Open WebUI is a self-hosted artificial intelligence platform designed to operate entirely offline. Prior to 0.9.6, the chat message listener allows non-same-origin input:prompt and action:submit messages, so an external site can set prompt text and trigger submitPrompt() in an authenticated victim session. I validated this with a cross-origin attacker page that auto-posted messages and caused unauthorized POST /api/v1/chats/new and POST /api/chat/completions requests containing attacker-controlled prompts. This enables cross-site forced actions and model/tool execution under victim privileges without consent. This vulnerability is fixed in 0.9.6.

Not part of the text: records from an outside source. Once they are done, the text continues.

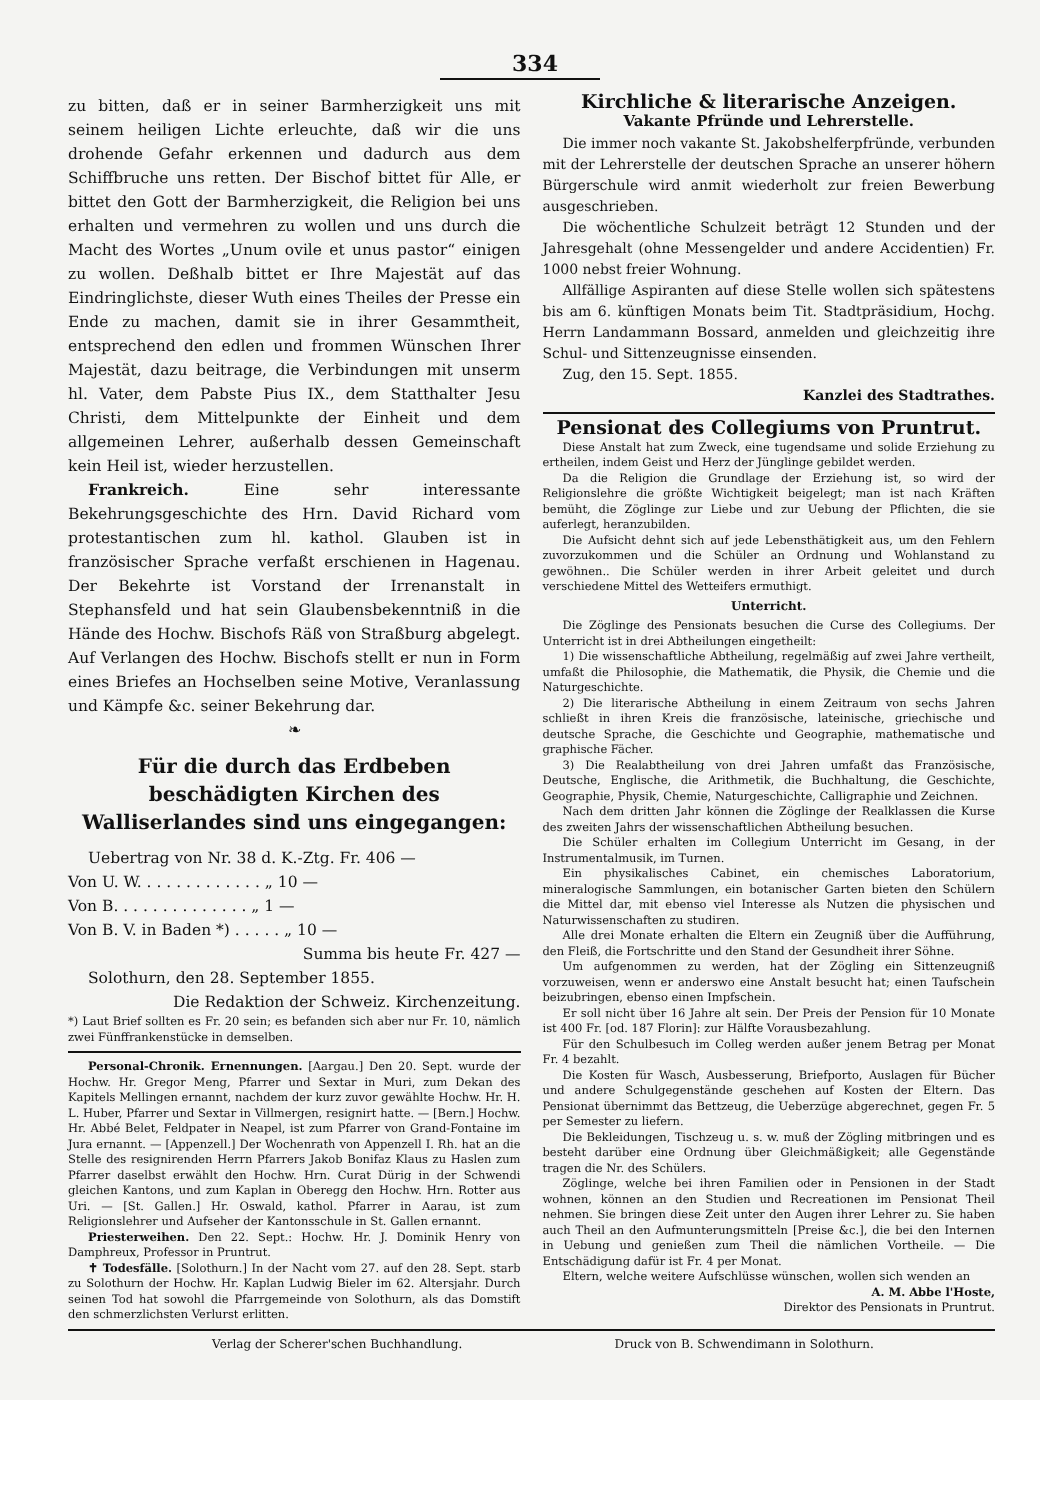334
zu bitten, daß er in seiner Barmherzigkeit uns mit seinem heiligen Lichte erleuchte, daß wir die uns drohende Gefahr erkennen und dadurch aus dem Schiffbruche uns retten. Der Bischof bittet für Alle, er bittet den Gott der Barmherzigkeit, die Religion bei uns erhalten und vermehren zu wollen und uns durch die Macht des Wortes „Unum ovile et unus pastor“ einigen zu wollen. Deßhalb bittet er Ihre Majestät auf das Eindringlichste, dieser Wuth eines Theiles der Presse ein Ende zu machen, damit sie in ihrer Gesammtheit, entsprechend den edlen und frommen Wünschen Ihrer Majestät, dazu beitrage, die Verbindungen mit unserm hl. Vater, dem Pabste Pius IX., dem Statthalter Jesu Christi, dem Mittelpunkte der Einheit und dem allgemeinen Lehrer, außerhalb dessen Gemeinschaft kein Heil ist, wieder herzustellen.
Frankreich. Eine sehr interessante Bekehrungsgeschichte des Hrn. David Richard vom protestantischen zum hl. kathol. Glauben ist in französischer Sprache verfaßt erschienen in Hagenau. Der Bekehrte ist Vorstand der Irrenanstalt in Stephansfeld und hat sein Glaubensbekenntniß in die Hände des Hochw. Bischofs Räß von Straßburg abgelegt. Auf Verlangen des Hochw. Bischofs stellt er nun in Form eines Briefes an Hochselben seine Motive, Veranlassung und Kämpfe &c. seiner Bekehrung dar.
❧
Für die durch das Erdbeben beschädigten Kirchen des Walliserlandes sind uns eingegangen:
Uebertrag von Nr. 38 d. K.-Ztg. Fr. 406 —
Von U. W. . . . . . . . . . . . . „ 10 —
Von B. . . . . . . . . . . . . . „ 1 —
Von B. V. in Baden *) . . . . . „ 10 —
Summa bis heute Fr. 427 —
Solothurn, den 28. September 1855.
Die Redaktion der Schweiz. Kirchenzeitung.
*) Laut Brief sollten es Fr. 20 sein; es befanden sich aber nur Fr. 10, nämlich zwei Fünffrankenstücke in demselben.
Personal-Chronik. Ernennungen. [Aargau.] Den 20. Sept. wurde der Hochw. Hr. Gregor Meng, Pfarrer und Sextar in Muri, zum Dekan des Kapitels Mellingen ernannt, nachdem der kurz zuvor gewählte Hochw. Hr. H. L. Huber, Pfarrer und Sextar in Villmergen, resignirt hatte. — [Bern.] Hochw. Hr. Abbé Belet, Feldpater in Neapel, ist zum Pfarrer von Grand-Fontaine im Jura ernannt. — [Appenzell.] Der Wochenrath von Appenzell I. Rh. hat an die Stelle des resignirenden Herrn Pfarrers Jakob Bonifaz Klaus zu Haslen zum Pfarrer daselbst erwählt den Hochw. Hrn. Curat Dürig in der Schwendi gleichen Kantons, und zum Kaplan in Oberegg den Hochw. Hrn. Rotter aus Uri. — [St. Gallen.] Hr. Oswald, kathol. Pfarrer in Aarau, ist zum Religionslehrer und Aufseher der Kantonsschule in St. Gallen ernannt.
Priesterweihen. Den 22. Sept.: Hochw. Hr. J. Dominik Henry von Damphreux, Professor in Pruntrut.
✝ Todesfälle. [Solothurn.] In der Nacht vom 27. auf den 28. Sept. starb zu Solothurn der Hochw. Hr. Kaplan Ludwig Bieler im 62. Altersjahr. Durch seinen Tod hat sowohl die Pfarrgemeinde von Solothurn, als das Domstift den schmerzlichsten Verlurst erlitten.
Kirchliche & literarische Anzeigen.
Vakante Pfründe und Lehrerstelle.
Die immer noch vakante St. Jakobshelferpfründe, verbunden mit der Lehrerstelle der deutschen Sprache an unserer höhern Bürgerschule wird anmit wiederholt zur freien Bewerbung ausgeschrieben.
Die wöchentliche Schulzeit beträgt 12 Stunden und der Jahresgehalt (ohne Messengelder und andere Accidentien) Fr. 1000 nebst freier Wohnung.
Allfällige Aspiranten auf diese Stelle wollen sich spätestens bis am 6. künftigen Monats beim Tit. Stadtpräsidium, Hochg. Herrn Landammann Bossard, anmelden und gleichzeitig ihre Schul- und Sittenzeugnisse einsenden.
Zug, den 15. Sept. 1855.
Kanzlei des Stadtrathes.
Pensionat des Collegiums von Pruntrut.
Diese Anstalt hat zum Zweck, eine tugendsame und solide Erziehung zu ertheilen, indem Geist und Herz der Jünglinge gebildet werden.
Da die Religion die Grundlage der Erziehung ist, so wird der Religionslehre die größte Wichtigkeit beigelegt; man ist nach Kräften bemüht, die Zöglinge zur Liebe und zur Uebung der Pflichten, die sie auferlegt, heranzubilden.
Die Aufsicht dehnt sich auf jede Lebensthätigkeit aus, um den Fehlern zuvorzukommen und die Schüler an Ordnung und Wohlanstand zu gewöhnen.. Die Schüler werden in ihrer Arbeit geleitet und durch verschiedene Mittel des Wetteifers ermuthigt.
Unterricht.
Die Zöglinge des Pensionats besuchen die Curse des Collegiums. Der Unterricht ist in drei Abtheilungen eingetheilt:
1) Die wissenschaftliche Abtheilung, regelmäßig auf zwei Jahre vertheilt, umfaßt die Philosophie, die Mathematik, die Physik, die Chemie und die Naturgeschichte.
2) Die literarische Abtheilung in einem Zeitraum von sechs Jahren schließt in ihren Kreis die französische, lateinische, griechische und deutsche Sprache, die Geschichte und Geographie, mathematische und graphische Fächer.
3) Die Realabtheilung von drei Jahren umfaßt das Französische, Deutsche, Englische, die Arithmetik, die Buchhaltung, die Geschichte, Geographie, Physik, Chemie, Naturgeschichte, Calligraphie und Zeichnen.
Nach dem dritten Jahr können die Zöglinge der Realklassen die Kurse des zweiten Jahrs der wissenschaftlichen Abtheilung besuchen.
Die Schüler erhalten im Collegium Unterricht im Gesang, in der Instrumentalmusik, im Turnen.
Ein physikalisches Cabinet, ein chemisches Laboratorium, mineralogische Sammlungen, ein botanischer Garten bieten den Schülern die Mittel dar, mit ebenso viel Interesse als Nutzen die physischen und Naturwissenschaften zu studiren.
Alle drei Monate erhalten die Eltern ein Zeugniß über die Aufführung, den Fleiß, die Fortschritte und den Stand der Gesundheit ihrer Söhne.
Um aufgenommen zu werden, hat der Zögling ein Sittenzeugniß vorzuweisen, wenn er anderswo eine Anstalt besucht hat; einen Taufschein beizubringen, ebenso einen Impfschein.
Er soll nicht über 16 Jahre alt sein. Der Preis der Pension für 10 Monate ist 400 Fr. [od. 187 Florin]: zur Hälfte Vorausbezahlung.
Für den Schulbesuch im Colleg werden außer jenem Betrag per Monat Fr. 4 bezahlt.
Die Kosten für Wasch, Ausbesserung, Briefporto, Auslagen für Bücher und andere Schulgegenstände geschehen auf Kosten der Eltern. Das Pensionat übernimmt das Bettzeug, die Ueberzüge abgerechnet, gegen Fr. 5 per Semester zu liefern.
Die Bekleidungen, Tischzeug u. s. w. muß der Zögling mitbringen und es besteht darüber eine Ordnung über Gleichmäßigkeit; alle Gegenstände tragen die Nr. des Schülers.
Zöglinge, welche bei ihren Familien oder in Pensionen in der Stadt wohnen, können an den Studien und Recreationen im Pensionat Theil nehmen. Sie bringen diese Zeit unter den Augen ihrer Lehrer zu. Sie haben auch Theil an den Aufmunterungsmitteln [Preise &c.], die bei den Internen in Uebung und genießen zum Theil die nämlichen Vortheile. — Die Entschädigung dafür ist Fr. 4 per Monat.
Eltern, welche weitere Aufschlüsse wünschen, wollen sich wenden an
A. M. Abbe l'Hoste,
Direktor des Pensionats in Pruntrut.
Verlag der Scherer'schen Buchhandlung. Druck von B. Schwendimann in Solothurn.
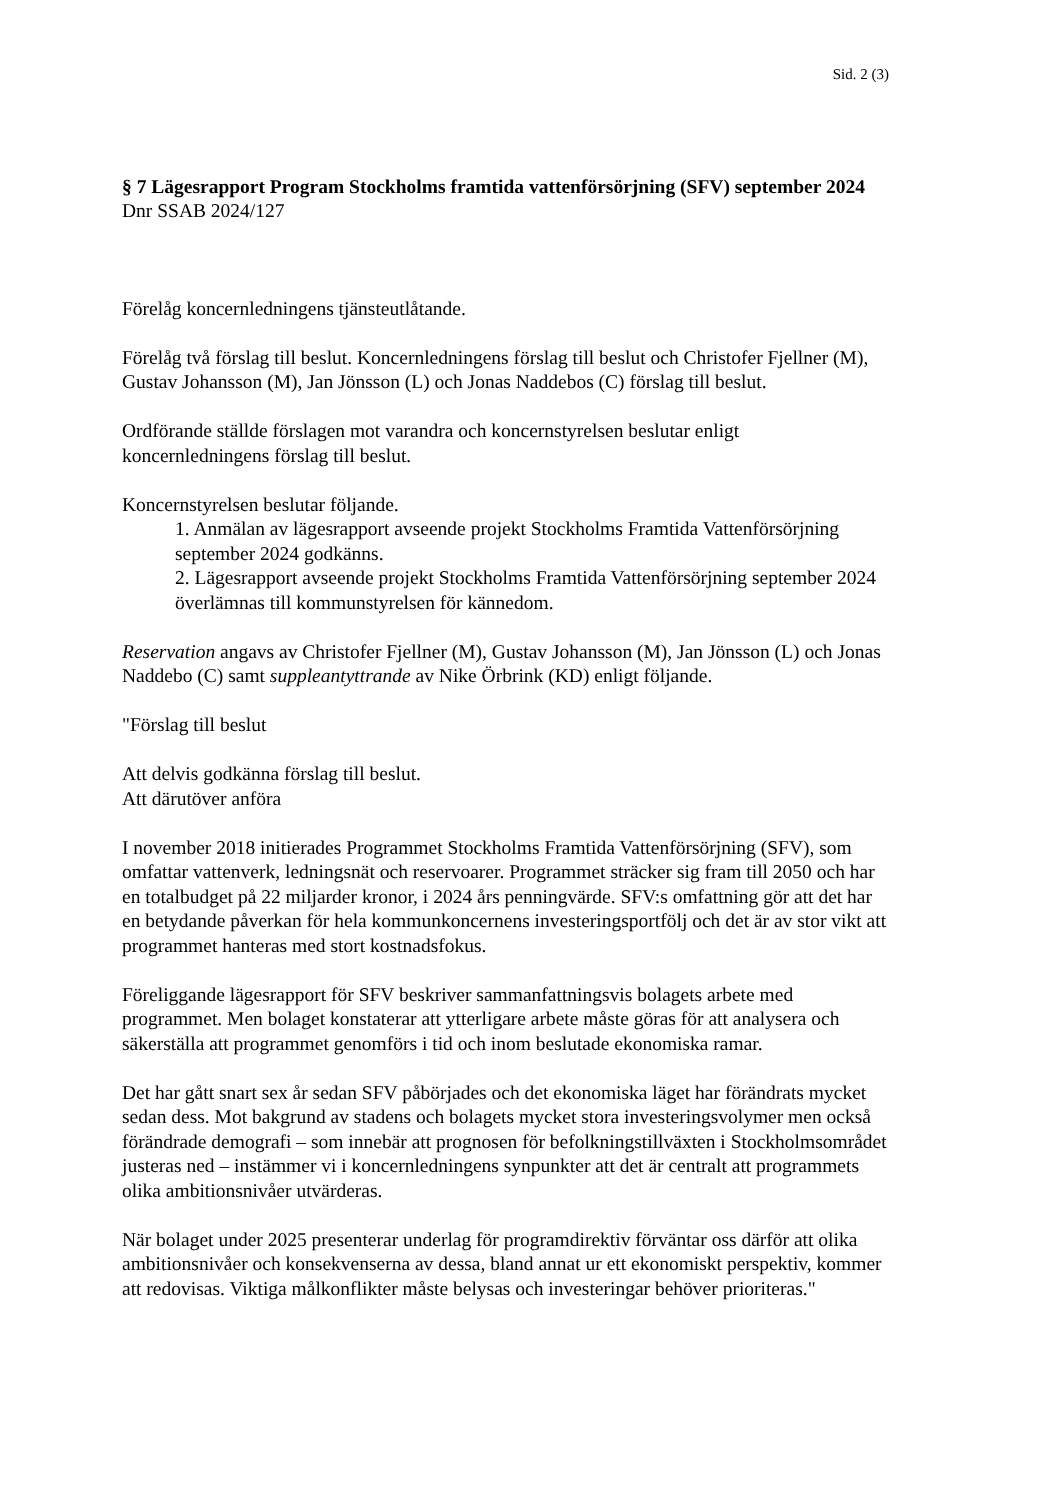Sid. 2 (3)
§ 7 Lägesrapport Program Stockholms framtida vattenförsörjning (SFV) september 2024
Dnr SSAB 2024/127
Förelåg koncernledningens tjänsteutlåtande.
Förelåg två förslag till beslut. Koncernledningens förslag till beslut och Christofer Fjellner (M), Gustav Johansson (M), Jan Jönsson (L) och Jonas Naddebos (C) förslag till beslut.
Ordförande ställde förslagen mot varandra och koncernstyrelsen beslutar enligt koncernledningens förslag till beslut.
Koncernstyrelsen beslutar följande.
1. Anmälan av lägesrapport avseende projekt Stockholms Framtida Vattenförsörjning september 2024 godkänns.
2. Lägesrapport avseende projekt Stockholms Framtida Vattenförsörjning september 2024 överlämnas till kommunstyrelsen för kännedom.
Reservation angavs av Christofer Fjellner (M), Gustav Johansson (M), Jan Jönsson (L) och Jonas Naddebo (C) samt suppleantyttrande av Nike Örbrink (KD) enligt följande.
"Förslag till beslut
Att delvis godkänna förslag till beslut.
Att därutöver anföra
I november 2018 initierades Programmet Stockholms Framtida Vattenförsörjning (SFV), som omfattar vattenverk, ledningsnät och reservoarer. Programmet sträcker sig fram till 2050 och har en totalbudget på 22 miljarder kronor, i 2024 års penningvärde. SFV:s omfattning gör att det har en betydande påverkan för hela kommunkoncernens investeringsportfölj och det är av stor vikt att programmet hanteras med stort kostnadsfokus.
Föreliggande lägesrapport för SFV beskriver sammanfattningsvis bolagets arbete med programmet. Men bolaget konstaterar att ytterligare arbete måste göras för att analysera och säkerställa att programmet genomförs i tid och inom beslutade ekonomiska ramar.
Det har gått snart sex år sedan SFV påbörjades och det ekonomiska läget har förändrats mycket sedan dess. Mot bakgrund av stadens och bolagets mycket stora investeringsvolymer men också förändrade demografi – som innebär att prognosen för befolkningstillväxten i Stockholmsområdet justeras ned – instämmer vi i koncernledningens synpunkter att det är centralt att programmets olika ambitionsnivåer utvärderas.
När bolaget under 2025 presenterar underlag för programdirektiv förväntar oss därför att olika ambitionsnivåer och konsekvenserna av dessa, bland annat ur ett ekonomiskt perspektiv, kommer att redovisas. Viktiga målkonflikter måste belysas och investeringar behöver prioriteras."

Open WebUI is a self-hosted artificial intelligence platform designed to operate entirely offline. Prior to 0.9.6, backend/open_webui/utils/oauth.py::_process_picture_url calls validate_url(picture_url) on the initial URL only, then invokes aiohttp.ClientSession.get(picture_url, ...) without allow_redirects=False. aiohttp's default is allow_redirects=True, max_redirects=10; the function does not pass the project's AIOHTTP_CLIENT_ALLOW_REDIRECTS env constant either. An attacker with a valid OAuth IdP identity can therefore submit a public URL that 302-redirects to an internal address and read the internal response body via the attacker's own profile_image_url field. This vulnerability is fixed in 0.9.6.
Langflow is a tool for building and deploying AI-powered agents and workflows. Prior to 1.9.2, an Insecure Direct Object Reference (IDOR) vulnerability in /api/v1/responses endpoint allows an authenticated attacker to execute any flow belonging to another user by specifying the victim's flow ID in the request. This vulnerability is fixed in 1.9.2.